Récolte et productivité
Cette section, bien que courte, est exceptionnelle. On nous y donne l’information pour la récolter et comment préparer les récoltes pour leur conservation et la vente. Mais également, ce qui est généralement difficile à trouver: quel est le ratio entre le poids frais et sec de la partie récoltée. Cette information, en permettant de calculer le pourcentage d’eau dans la plante, est très utile pour déterminer le degré et la quantité d’alcool à utiliser dans les teintures.
Usages médicinaux
Finalement, chaque plante a son petit encadré qui donne les usages médicinaux. Ici on donne, selon la plante, les usages, les transformations, parfois les combinaisons de plantes. La section est beaucoup moins développée que dans Herbal Emissaries.
Tableau sommaire de l’information disponible dans les deux livres
Type d’information | Herbal Emissaries | The Chinese Medicinal Herb Farm |
---|---|---|
Nbr de plantes couvert | 47 plantes | 79 plantes |
Conditions de culture | ⭐ ⭐ | ⭐ ⭐ |
Propagation | ⭐ ⭐ | |
Soins à donner pour favoriser la qualité médicinale des plantes | ⭐ | ⭐ ⭐(inclut les détails pour la propagation) |
Compagnonnage | ⭐ ⭐ | |
Danger invasif | ⭐ | ⭐ |
Maladies, insectes nuisibles | ⭐ ⭐ | |
Récolte (quelle partie, quel moment) | ⭐ ⭐ | ⭐ ⭐ (inclut rendement et préparation) |
Transformations, recettes, posologie | ⭐ ⭐ ⭐ | ⭐ |
Précautions, toxicité, interactions médicinales | ⭐ ⭐ | |
Usages (modernes et traditionnels) | ⭐ ⭐ ⭐ | ⭐ |
Principes actifs | ⭐ ⭐ | |
Combinaisons de plantes | ⭐ | ⭐ |
Où trouver des graines pour cultiver les plantes médicinales chinoises?
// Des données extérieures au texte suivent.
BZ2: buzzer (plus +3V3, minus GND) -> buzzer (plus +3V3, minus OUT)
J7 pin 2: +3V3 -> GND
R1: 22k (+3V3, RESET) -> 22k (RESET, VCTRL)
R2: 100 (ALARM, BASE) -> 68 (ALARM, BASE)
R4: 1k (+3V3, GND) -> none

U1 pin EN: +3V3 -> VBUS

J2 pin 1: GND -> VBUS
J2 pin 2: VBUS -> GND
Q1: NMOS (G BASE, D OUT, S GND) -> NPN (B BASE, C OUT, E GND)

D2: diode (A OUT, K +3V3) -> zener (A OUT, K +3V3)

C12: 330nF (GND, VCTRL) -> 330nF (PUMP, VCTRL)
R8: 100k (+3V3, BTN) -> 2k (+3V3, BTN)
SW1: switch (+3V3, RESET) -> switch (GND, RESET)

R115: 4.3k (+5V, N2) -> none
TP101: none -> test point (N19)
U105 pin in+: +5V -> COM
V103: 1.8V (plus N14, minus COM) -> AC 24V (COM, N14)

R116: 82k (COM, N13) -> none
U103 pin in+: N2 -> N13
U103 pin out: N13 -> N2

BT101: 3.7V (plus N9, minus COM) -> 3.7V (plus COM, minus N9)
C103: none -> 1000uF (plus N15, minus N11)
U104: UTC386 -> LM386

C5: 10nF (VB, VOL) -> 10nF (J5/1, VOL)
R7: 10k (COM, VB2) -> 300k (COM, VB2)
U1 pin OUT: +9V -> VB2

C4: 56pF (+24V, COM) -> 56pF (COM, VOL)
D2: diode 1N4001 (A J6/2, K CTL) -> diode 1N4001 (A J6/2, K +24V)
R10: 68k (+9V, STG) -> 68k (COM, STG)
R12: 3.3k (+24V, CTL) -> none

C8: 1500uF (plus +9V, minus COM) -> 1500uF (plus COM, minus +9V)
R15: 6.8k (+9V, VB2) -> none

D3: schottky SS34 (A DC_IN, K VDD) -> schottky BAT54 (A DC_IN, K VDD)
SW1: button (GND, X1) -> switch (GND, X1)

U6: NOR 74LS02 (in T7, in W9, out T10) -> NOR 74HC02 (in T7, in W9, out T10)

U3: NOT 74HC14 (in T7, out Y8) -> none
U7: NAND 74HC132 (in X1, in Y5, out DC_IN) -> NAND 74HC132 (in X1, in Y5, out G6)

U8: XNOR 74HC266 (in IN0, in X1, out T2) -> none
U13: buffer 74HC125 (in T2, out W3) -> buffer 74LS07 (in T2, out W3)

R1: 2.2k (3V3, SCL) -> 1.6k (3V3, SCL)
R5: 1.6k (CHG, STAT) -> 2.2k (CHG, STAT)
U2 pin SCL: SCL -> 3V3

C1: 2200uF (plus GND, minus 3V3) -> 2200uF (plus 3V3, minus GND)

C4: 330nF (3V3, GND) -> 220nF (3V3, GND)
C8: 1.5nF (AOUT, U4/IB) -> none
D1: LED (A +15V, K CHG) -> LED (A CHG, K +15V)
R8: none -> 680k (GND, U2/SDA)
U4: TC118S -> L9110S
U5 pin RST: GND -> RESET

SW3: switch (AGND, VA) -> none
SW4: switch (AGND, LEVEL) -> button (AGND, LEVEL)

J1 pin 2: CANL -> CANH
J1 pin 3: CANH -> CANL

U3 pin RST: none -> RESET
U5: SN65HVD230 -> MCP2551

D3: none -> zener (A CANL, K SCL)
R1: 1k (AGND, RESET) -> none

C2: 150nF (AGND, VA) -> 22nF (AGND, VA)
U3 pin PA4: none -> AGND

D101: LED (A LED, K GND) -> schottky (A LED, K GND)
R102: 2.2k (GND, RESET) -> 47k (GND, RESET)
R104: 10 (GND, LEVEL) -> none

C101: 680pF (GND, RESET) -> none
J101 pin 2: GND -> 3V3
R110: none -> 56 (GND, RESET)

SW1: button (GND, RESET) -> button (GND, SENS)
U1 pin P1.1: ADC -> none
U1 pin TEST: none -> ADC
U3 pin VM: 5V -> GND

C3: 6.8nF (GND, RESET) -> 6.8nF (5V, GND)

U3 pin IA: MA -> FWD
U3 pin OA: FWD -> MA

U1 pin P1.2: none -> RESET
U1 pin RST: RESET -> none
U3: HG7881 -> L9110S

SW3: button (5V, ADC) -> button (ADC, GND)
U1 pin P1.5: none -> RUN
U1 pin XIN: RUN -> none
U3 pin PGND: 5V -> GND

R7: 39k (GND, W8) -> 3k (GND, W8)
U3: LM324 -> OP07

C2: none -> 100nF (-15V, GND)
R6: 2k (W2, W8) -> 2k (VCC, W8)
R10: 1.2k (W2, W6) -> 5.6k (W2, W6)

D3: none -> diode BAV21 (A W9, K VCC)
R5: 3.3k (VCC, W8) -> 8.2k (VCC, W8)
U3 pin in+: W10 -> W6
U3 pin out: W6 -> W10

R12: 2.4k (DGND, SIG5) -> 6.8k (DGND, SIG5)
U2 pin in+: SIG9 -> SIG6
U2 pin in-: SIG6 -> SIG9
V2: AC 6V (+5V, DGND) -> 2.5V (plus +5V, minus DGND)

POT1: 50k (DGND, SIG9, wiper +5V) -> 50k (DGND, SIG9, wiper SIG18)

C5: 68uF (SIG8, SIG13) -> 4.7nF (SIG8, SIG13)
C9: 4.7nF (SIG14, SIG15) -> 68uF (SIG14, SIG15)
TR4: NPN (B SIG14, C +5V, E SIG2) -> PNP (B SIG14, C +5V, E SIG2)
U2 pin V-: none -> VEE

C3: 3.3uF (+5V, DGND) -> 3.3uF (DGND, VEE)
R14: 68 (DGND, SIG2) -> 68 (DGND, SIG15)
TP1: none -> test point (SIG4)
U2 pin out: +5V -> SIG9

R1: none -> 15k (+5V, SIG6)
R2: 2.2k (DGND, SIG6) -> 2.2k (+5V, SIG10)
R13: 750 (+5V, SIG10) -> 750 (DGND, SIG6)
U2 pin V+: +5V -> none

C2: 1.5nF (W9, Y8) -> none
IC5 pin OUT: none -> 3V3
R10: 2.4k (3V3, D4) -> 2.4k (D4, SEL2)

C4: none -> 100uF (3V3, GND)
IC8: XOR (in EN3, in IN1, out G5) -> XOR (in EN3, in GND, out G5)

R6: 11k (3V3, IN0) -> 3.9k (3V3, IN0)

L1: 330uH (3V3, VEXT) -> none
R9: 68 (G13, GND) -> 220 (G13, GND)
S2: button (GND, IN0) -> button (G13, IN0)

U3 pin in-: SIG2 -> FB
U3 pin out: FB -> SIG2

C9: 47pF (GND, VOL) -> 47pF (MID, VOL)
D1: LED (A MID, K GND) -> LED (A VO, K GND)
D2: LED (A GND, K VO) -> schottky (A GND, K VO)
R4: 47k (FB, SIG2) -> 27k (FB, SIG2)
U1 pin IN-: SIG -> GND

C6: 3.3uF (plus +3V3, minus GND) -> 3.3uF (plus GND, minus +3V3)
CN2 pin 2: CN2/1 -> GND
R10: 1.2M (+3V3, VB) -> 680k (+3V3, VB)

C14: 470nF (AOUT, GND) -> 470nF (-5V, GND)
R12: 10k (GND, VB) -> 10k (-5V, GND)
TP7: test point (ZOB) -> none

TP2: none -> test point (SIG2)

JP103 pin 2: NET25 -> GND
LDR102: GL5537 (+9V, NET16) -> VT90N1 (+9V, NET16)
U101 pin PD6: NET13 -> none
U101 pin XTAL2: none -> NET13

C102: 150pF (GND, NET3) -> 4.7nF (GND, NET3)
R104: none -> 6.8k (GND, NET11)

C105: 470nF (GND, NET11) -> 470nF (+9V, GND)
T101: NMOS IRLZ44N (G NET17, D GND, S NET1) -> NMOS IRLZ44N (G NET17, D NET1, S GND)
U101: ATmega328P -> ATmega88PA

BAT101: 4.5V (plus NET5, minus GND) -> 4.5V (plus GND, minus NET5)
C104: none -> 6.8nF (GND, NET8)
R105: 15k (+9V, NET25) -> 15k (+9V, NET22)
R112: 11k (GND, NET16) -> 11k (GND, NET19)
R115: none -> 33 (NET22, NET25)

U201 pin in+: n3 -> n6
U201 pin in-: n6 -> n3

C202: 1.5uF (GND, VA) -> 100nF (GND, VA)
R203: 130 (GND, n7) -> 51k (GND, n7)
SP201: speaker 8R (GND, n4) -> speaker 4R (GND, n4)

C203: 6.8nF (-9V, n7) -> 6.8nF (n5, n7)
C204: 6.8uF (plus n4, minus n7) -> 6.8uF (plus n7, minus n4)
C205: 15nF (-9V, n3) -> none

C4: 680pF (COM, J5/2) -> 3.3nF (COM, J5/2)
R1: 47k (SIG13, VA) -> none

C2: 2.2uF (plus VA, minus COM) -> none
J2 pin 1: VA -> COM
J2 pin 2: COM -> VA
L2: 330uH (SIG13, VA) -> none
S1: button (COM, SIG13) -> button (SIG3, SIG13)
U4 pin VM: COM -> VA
Inspirée des sections adresses utiles des deux livres américains (malheureusement, bien des fournisseurs ne livrent pas au Canada) et de mes propres recherches pour trouver les graines de plantes médicinales plus rares, voici une petite liste de suggestions :
Semenciers québécois :
Le jardin des vie-la-joie : 156 plantes médicinales dont 15 MCT. Note : il y a de nombreux semenciers qui offrent des graines de plantes médicinales. Écoumène, Société des plantes, Semences du Portage, Akène… seulement, ils offrent plutôt des plantes médicinales indigènes que des plantes médicinales asiatiques. Ceci dit, on ne sait jamais : ils ont de belles sélections.
Semenciers canadiens
Richters : juste à la frontière de l’Ontario, Richters a une vaste quantité d’espèces médicinales indigènes et exotiques
Semenciers américains qui livrent au Canada
J.L. Hudson : le site internet est quelque peu vétuste. Mais la quantité de variétés proposées est impressionnante et les frais de livraison sont raisonnables.
Strictly medicinal seeds : contrairement à ce que le nom suggère, on peut commander graines, racines et plantes médicinales, arbres, arbustes et plantes succulentes.